---------- MATERIAL SUPPLIED

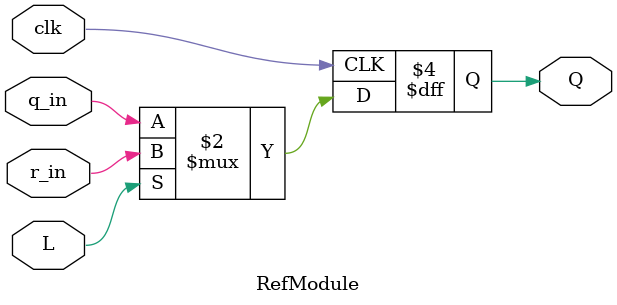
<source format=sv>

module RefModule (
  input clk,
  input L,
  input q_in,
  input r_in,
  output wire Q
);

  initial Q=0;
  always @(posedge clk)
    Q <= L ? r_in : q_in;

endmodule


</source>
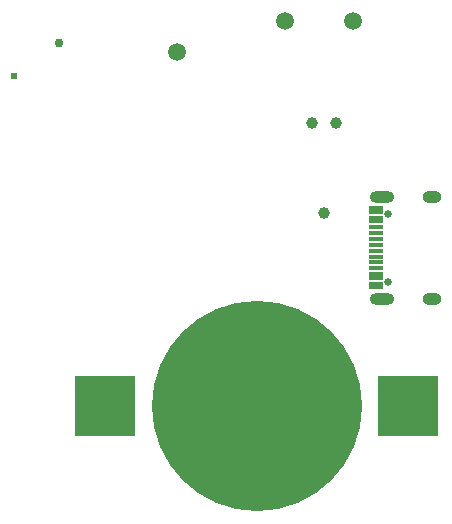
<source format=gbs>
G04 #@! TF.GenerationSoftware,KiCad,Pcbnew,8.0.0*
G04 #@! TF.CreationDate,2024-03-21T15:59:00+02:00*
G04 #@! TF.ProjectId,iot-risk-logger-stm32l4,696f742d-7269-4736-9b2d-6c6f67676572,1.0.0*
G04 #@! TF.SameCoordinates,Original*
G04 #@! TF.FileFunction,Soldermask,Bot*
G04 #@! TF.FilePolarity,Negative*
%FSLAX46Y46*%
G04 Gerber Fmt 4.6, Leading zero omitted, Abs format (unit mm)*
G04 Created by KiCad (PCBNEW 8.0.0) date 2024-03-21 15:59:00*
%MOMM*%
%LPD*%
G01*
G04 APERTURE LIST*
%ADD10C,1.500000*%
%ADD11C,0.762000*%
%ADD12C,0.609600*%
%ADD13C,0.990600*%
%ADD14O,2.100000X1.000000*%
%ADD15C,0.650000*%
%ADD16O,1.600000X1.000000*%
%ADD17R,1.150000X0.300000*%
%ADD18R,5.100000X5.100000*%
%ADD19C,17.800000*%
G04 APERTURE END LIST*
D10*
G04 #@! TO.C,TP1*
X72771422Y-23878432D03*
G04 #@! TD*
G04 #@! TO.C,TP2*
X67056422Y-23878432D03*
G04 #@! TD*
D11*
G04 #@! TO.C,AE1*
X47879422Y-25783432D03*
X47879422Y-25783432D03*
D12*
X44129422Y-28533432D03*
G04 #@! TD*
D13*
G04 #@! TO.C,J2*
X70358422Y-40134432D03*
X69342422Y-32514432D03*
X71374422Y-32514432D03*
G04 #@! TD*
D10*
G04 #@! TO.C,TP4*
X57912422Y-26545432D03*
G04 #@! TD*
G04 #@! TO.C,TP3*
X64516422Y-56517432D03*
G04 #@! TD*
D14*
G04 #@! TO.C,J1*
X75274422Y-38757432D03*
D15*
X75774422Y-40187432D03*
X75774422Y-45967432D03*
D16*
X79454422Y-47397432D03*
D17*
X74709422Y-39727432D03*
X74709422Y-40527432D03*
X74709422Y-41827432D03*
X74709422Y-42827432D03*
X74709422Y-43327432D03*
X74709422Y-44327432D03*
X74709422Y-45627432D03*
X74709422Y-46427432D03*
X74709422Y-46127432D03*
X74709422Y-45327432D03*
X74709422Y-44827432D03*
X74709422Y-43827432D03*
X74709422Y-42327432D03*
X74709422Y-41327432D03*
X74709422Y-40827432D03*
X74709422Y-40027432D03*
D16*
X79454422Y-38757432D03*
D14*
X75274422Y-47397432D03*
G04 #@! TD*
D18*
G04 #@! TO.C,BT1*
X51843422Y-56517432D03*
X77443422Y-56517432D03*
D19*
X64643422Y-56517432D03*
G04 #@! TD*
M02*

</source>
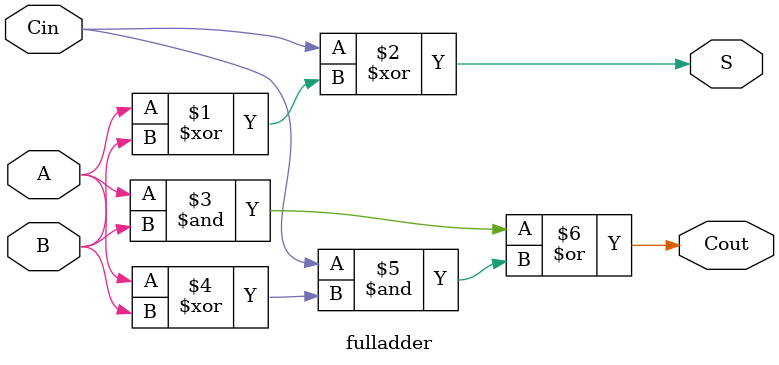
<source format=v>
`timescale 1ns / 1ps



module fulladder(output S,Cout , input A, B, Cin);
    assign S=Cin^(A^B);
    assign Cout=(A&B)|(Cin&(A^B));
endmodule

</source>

--------------------

▸ PROBLEM TO WORK ON: Images are not wanted in the copy. Please print the material above exactly.

▸ SOLUTION TO THE PROBLEM:
<source format=sv>

module RefModule (
  input clk,
  input L,
  input q_in,
  input r_in,
  output wire Q
);

  initial Q=0;
  always @(posedge clk)
    Q <= L ? r_in : q_in;

endmodule


</source>
<source format=gbs>
G04 #@! TF.GenerationSoftware,KiCad,Pcbnew,8.0.0*
G04 #@! TF.CreationDate,2024-03-21T15:59:00+02:00*
G04 #@! TF.ProjectId,iot-risk-logger-stm32l4,696f742d-7269-4736-9b2d-6c6f67676572,1.0.0*
G04 #@! TF.SameCoordinates,Original*
G04 #@! TF.FileFunction,Soldermask,Bot*
G04 #@! TF.FilePolarity,Negative*
%FSLAX46Y46*%
G04 Gerber Fmt 4.6, Leading zero omitted, Abs format (unit mm)*
G04 Created by KiCad (PCBNEW 8.0.0) date 2024-03-21 15:59:00*
%MOMM*%
%LPD*%
G01*
G04 APERTURE LIST*
%ADD10C,1.500000*%
%ADD11C,0.762000*%
%ADD12C,0.609600*%
%ADD13C,0.990600*%
%ADD14O,2.100000X1.000000*%
%ADD15C,0.650000*%
%ADD16O,1.600000X1.000000*%
%ADD17R,1.150000X0.300000*%
%ADD18R,5.100000X5.100000*%
%ADD19C,17.800000*%
G04 APERTURE END LIST*
D10*
G04 #@! TO.C,TP1*
X72771422Y-23878432D03*
G04 #@! TD*
G04 #@! TO.C,TP2*
X67056422Y-23878432D03*
G04 #@! TD*
D11*
G04 #@! TO.C,AE1*
X47879422Y-25783432D03*
X47879422Y-25783432D03*
D12*
X44129422Y-28533432D03*
G04 #@! TD*
D13*
G04 #@! TO.C,J2*
X70358422Y-40134432D03*
X69342422Y-32514432D03*
X71374422Y-32514432D03*
G04 #@! TD*
D10*
G04 #@! TO.C,TP4*
X57912422Y-26545432D03*
G04 #@! TD*
G04 #@! TO.C,TP3*
X64516422Y-56517432D03*
G04 #@! TD*
D14*
G04 #@! TO.C,J1*
X75274422Y-38757432D03*
D15*
X75774422Y-40187432D03*
X75774422Y-45967432D03*
D16*
X79454422Y-47397432D03*
D17*
X74709422Y-39727432D03*
X74709422Y-40527432D03*
X74709422Y-41827432D03*
X74709422Y-42827432D03*
X74709422Y-43327432D03*
X74709422Y-44327432D03*
X74709422Y-45627432D03*
X74709422Y-46427432D03*
X74709422Y-46127432D03*
X74709422Y-45327432D03*
X74709422Y-44827432D03*
X74709422Y-43827432D03*
X74709422Y-42327432D03*
X74709422Y-41327432D03*
X74709422Y-40827432D03*
X74709422Y-40027432D03*
D16*
X79454422Y-38757432D03*
D14*
X75274422Y-47397432D03*
G04 #@! TD*
D18*
G04 #@! TO.C,BT1*
X51843422Y-56517432D03*
X77443422Y-56517432D03*
D19*
X64643422Y-56517432D03*
G04 #@! TD*
M02*

</source>
<source format=v>
`timescale 1ns / 1ps



module fulladder(output S,Cout , input A, B, Cin);
    assign S=Cin^(A^B);
    assign Cout=(A&B)|(Cin&(A^B));
endmodule

</source>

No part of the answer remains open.